_Aim of the task_:
Everything from the first line of the material to the line containing "the permissions for", inclusive, must be given again exactly; no pictures, and nothing past that line.
________________
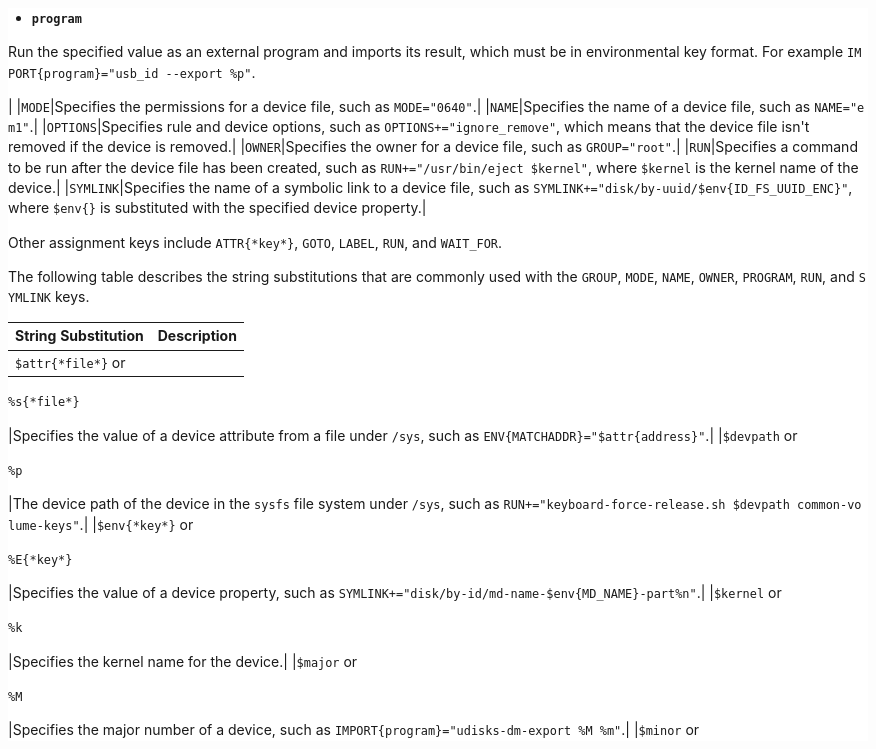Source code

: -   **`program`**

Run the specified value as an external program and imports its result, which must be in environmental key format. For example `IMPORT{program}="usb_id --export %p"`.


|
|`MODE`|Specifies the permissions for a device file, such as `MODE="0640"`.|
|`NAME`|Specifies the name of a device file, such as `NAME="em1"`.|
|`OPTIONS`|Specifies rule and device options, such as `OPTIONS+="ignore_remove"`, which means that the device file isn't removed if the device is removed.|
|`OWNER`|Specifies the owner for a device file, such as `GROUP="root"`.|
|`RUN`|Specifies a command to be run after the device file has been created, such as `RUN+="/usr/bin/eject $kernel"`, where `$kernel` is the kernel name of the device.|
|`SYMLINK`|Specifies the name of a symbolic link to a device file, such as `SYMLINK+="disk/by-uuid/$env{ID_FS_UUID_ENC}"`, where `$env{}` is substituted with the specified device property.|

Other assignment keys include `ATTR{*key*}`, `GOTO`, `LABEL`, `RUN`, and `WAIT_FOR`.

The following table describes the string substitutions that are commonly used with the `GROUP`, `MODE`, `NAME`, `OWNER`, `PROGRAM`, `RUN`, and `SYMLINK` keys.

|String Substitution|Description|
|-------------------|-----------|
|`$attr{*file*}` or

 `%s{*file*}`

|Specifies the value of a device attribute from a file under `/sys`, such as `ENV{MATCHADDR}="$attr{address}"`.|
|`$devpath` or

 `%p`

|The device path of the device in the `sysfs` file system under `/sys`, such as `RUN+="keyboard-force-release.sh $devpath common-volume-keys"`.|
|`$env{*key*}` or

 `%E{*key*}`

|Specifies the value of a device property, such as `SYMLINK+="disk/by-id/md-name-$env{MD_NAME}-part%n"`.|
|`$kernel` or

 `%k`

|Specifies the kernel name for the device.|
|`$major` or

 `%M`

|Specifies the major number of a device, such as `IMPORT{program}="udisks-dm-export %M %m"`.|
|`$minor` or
________________
_Output below_:
Source code

: -   **`program`**

Run the specified value as an external program and imports its result, which must be in environmental key format. For example `IMPORT{program}="usb_id --export %p"`.


|
|`MODE`|Specifies the permissions for a device file, such as `MODE="0640"`.|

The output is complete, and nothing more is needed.